David (TEFL Smiler) wrote 278 words on Thursday Jun 16, 2005 at 07:49 AM
Cheers! It turns out that none of the bookshops in Leeds have any kind of teach-yourself Korean book. They have everything else under the sun, but oddly not Korean. One of them has a single copy of a Langenscheidt’s Korean-English dictionary, and that’s it. So, it’s to amazon.co.uk I now turn.
Of course, what I really wanted - and expected - from the bookshops in Leeds was the chance to look through the competing teach-yourself Korean books, to work out what was for me. Over the last twenty years I’ve bought lots of these books. I know what I want.
And so, as I don’t have the option to browse, I’d like to ask your readers, EFL Geek, if I may: which book (and audio version) do you recommend, and why - how did you use it, what were the good and bad parts in your experience, etc?
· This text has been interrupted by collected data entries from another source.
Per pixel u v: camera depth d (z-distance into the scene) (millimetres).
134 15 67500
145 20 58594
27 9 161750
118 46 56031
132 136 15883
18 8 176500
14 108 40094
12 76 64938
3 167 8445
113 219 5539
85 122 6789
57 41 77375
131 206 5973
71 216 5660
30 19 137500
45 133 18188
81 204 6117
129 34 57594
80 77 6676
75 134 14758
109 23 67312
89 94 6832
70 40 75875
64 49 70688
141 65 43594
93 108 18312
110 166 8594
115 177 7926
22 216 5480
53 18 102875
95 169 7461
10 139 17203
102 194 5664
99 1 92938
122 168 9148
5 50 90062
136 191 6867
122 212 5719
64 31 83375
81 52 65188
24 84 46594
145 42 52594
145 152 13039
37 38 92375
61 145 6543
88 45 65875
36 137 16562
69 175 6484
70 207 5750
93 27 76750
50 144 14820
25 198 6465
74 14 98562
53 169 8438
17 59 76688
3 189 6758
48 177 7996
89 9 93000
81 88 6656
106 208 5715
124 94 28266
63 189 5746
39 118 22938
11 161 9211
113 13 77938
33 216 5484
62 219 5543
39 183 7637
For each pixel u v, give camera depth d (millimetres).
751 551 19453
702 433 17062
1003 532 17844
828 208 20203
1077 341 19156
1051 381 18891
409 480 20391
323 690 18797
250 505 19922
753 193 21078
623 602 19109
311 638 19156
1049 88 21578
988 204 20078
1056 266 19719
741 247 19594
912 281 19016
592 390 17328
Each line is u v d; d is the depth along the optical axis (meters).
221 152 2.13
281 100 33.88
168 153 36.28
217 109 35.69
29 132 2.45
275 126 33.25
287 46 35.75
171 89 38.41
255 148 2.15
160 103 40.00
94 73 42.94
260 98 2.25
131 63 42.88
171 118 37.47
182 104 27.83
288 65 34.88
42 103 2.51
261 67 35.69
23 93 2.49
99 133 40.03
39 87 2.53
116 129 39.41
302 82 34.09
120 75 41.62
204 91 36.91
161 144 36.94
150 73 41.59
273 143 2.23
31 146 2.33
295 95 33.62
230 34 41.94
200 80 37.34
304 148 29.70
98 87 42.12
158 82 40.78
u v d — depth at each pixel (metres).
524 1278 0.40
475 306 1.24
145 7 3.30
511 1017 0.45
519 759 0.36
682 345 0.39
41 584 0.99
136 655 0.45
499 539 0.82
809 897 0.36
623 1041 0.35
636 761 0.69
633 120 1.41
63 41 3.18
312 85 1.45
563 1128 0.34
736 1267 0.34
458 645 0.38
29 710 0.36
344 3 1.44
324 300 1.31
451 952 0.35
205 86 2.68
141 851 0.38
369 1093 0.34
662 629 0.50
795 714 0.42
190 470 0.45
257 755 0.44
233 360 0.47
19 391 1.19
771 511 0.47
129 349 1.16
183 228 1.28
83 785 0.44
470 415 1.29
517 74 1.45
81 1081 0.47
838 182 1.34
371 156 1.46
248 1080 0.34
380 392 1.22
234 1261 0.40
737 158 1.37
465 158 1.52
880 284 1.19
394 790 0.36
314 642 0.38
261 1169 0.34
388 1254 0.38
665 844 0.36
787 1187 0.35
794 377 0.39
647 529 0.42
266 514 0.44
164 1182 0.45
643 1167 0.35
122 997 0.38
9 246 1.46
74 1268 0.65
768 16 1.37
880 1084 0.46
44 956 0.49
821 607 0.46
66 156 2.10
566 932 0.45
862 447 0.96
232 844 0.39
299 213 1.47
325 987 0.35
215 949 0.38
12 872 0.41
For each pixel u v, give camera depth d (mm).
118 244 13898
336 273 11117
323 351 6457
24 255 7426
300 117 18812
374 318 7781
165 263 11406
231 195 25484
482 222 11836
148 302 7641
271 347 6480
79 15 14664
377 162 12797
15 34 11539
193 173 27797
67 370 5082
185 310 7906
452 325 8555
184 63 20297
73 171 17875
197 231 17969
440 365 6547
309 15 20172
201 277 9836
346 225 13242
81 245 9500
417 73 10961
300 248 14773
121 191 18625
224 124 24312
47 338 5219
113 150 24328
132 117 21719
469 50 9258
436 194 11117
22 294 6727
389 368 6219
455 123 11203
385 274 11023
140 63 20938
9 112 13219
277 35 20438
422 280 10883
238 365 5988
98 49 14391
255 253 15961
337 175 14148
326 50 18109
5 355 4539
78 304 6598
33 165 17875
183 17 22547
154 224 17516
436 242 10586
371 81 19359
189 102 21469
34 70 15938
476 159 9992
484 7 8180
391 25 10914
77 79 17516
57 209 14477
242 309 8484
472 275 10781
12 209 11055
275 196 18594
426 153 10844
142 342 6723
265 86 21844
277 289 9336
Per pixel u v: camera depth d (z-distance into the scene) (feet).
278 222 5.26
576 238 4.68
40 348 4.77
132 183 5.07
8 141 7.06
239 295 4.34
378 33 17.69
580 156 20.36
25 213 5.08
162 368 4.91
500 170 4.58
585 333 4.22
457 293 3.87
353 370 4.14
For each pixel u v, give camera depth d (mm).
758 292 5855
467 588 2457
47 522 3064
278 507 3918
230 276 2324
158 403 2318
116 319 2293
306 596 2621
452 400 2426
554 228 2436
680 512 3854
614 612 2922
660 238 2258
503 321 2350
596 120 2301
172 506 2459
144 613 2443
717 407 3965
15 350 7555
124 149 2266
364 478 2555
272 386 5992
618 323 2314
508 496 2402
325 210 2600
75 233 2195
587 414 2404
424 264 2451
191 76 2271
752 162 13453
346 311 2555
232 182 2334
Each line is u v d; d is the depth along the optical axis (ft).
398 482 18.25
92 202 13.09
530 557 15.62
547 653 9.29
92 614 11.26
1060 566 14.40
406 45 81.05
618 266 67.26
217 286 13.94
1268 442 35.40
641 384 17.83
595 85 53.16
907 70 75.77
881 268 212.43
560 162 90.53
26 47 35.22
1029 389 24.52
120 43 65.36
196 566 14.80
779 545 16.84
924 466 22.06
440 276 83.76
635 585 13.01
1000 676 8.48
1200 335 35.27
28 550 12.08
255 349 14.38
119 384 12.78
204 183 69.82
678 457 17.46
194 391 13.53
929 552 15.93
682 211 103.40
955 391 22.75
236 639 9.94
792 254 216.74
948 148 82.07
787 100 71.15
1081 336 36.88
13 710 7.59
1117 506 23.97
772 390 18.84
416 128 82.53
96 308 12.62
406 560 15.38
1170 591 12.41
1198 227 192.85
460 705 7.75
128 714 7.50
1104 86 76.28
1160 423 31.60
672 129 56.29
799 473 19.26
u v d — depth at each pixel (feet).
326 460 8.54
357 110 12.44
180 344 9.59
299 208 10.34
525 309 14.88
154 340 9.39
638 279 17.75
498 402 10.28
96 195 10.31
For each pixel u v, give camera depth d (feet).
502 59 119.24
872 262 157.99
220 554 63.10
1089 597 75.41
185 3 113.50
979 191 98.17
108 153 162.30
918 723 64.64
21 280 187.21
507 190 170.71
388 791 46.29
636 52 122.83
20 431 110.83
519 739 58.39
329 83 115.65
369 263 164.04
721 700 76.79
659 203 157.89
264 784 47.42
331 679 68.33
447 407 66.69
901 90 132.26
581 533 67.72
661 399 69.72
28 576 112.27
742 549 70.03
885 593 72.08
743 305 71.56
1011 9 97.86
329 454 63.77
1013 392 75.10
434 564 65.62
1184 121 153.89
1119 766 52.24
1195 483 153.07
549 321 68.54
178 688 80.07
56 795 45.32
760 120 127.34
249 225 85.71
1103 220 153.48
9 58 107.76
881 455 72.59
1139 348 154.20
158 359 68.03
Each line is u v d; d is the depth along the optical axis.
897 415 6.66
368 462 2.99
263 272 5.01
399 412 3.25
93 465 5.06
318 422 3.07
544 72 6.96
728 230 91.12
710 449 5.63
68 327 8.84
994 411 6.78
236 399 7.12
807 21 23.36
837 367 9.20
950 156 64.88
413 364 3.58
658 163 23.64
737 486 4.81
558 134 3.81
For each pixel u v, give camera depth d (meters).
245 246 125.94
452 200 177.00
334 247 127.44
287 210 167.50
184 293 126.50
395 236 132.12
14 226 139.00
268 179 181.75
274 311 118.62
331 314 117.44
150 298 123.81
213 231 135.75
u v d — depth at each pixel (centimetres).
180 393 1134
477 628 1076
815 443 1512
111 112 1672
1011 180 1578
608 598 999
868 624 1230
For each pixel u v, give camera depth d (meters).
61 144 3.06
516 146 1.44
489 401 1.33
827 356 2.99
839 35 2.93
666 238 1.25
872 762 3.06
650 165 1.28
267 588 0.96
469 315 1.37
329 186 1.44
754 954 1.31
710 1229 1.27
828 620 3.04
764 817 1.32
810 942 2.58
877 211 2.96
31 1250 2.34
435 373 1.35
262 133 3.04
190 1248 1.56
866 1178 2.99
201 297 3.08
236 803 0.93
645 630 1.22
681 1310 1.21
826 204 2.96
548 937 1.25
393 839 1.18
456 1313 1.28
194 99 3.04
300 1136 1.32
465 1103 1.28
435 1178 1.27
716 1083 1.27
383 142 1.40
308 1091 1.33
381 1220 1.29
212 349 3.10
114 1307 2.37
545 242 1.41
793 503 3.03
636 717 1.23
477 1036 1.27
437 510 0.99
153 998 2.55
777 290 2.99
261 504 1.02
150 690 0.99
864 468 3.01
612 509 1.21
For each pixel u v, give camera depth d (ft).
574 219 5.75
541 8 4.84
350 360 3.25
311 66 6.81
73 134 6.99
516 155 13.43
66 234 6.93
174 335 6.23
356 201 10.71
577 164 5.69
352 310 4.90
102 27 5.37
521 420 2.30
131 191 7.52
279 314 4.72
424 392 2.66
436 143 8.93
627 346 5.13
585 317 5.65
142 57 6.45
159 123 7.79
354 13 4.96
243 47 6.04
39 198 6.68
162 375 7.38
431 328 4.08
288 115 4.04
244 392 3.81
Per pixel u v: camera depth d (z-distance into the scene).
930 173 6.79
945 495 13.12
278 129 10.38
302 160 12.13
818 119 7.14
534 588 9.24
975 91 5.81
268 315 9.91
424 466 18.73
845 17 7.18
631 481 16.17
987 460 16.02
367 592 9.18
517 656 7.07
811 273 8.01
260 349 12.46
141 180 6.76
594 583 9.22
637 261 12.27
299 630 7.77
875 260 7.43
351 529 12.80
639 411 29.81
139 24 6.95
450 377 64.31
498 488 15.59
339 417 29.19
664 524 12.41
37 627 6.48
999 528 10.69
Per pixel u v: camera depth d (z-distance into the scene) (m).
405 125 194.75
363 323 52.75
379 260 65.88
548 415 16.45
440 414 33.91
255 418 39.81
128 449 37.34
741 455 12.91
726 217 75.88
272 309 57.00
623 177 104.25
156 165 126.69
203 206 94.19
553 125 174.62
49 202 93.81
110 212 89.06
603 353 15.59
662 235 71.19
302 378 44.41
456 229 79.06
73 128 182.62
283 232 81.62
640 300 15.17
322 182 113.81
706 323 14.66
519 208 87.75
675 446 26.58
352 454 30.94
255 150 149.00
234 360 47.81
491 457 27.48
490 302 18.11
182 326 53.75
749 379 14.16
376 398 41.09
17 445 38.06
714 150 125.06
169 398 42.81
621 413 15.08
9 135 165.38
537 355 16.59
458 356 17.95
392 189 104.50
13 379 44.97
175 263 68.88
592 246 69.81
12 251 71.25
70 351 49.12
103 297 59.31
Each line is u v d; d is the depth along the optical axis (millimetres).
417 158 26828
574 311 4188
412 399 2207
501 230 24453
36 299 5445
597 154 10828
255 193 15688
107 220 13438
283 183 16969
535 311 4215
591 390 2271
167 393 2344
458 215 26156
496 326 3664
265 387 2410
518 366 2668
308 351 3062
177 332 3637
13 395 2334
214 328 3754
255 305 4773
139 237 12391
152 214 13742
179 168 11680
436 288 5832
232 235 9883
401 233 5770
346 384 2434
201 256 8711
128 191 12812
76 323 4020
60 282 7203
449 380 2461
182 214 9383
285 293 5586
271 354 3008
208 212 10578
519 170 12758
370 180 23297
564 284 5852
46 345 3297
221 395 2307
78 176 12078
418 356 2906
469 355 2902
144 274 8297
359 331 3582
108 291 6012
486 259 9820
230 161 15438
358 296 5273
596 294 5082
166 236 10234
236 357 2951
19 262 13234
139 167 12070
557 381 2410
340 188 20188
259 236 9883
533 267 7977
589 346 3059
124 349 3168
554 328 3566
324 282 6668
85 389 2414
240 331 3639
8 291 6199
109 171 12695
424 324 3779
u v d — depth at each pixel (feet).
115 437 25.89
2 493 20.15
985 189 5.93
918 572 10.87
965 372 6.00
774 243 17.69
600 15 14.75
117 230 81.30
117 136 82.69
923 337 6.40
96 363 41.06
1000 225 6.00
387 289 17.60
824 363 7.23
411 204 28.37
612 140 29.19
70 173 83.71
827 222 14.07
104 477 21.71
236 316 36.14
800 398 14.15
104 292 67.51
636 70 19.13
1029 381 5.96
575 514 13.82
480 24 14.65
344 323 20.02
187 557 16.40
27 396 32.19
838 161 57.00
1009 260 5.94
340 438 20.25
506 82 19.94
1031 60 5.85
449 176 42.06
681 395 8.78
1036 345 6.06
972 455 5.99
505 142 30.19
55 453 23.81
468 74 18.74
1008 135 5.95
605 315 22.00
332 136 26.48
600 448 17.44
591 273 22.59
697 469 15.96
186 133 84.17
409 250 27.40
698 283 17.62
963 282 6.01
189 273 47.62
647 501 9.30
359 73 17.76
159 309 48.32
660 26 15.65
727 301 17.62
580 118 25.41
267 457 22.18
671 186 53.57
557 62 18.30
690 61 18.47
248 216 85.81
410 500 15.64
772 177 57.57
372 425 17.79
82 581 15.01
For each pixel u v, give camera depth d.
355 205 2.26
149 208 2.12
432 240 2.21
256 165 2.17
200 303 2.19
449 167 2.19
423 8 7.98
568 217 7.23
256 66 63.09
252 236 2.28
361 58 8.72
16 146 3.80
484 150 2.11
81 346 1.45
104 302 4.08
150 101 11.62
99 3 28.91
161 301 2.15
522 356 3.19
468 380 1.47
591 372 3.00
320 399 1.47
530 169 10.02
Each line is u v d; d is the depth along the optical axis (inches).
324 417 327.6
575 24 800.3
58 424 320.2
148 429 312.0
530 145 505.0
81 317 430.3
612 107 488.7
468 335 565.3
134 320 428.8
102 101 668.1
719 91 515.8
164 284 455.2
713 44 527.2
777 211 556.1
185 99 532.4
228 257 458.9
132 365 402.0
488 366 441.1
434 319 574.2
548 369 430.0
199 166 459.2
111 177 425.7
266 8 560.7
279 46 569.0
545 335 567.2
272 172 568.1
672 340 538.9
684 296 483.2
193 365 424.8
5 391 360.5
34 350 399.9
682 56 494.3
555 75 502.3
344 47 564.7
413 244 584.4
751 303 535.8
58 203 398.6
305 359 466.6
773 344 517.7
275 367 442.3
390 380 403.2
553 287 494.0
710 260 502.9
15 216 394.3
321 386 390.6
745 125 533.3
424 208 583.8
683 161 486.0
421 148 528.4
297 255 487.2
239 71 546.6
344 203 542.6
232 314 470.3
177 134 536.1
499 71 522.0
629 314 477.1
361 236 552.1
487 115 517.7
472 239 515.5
As for my needs: I don’t need a softly-softly approach. In fact, that’s no good for me! I want a book that contains a very detailed description of the phonology of the language, including connected speech if possible. I need an overview of the entire grammar of Korean - I have no need to be ‘drip-fed’ - yet units that introduce the vocab in a fun way would be good (and yes, I recognise that I’m being vague here!). That’s my own personal learning style, basically: give it all to me in one go, and I won’t be scared, don’t worry!
Erm, was that macho?
Well, whatever… So, in simpler terms: Hodder and Stoughton’s Teach Yourself Korean, Colloquial Korean, the other Teach Yourself Korean, or something else? Ta very muchly! 
Sean. wrote 27 words on Thursday Jun 16, 2005 at 08:02 AM
David I posted asking for help for you over at the Korean blog. Help for David so you may want to check here and there for advice.
David (TEFL Smiler) wrote 11 words on Thursday Jun 16, 2005 at 06:07 PM
Cheers. It’ll be interesting to see which books people found helpful.
Sewing wrote 47 words on Saturday Jun 18, 2005 at 05:41 AM
Wow, I don’t check up on David’s or Blinger’s (I mean, EFL Geek’s) blogs for a couple of days and look what happens: I miss all the action! David’s already gone ahead and ordered the books! Anyhow, I’ll keep a dialogue with him going on his blog.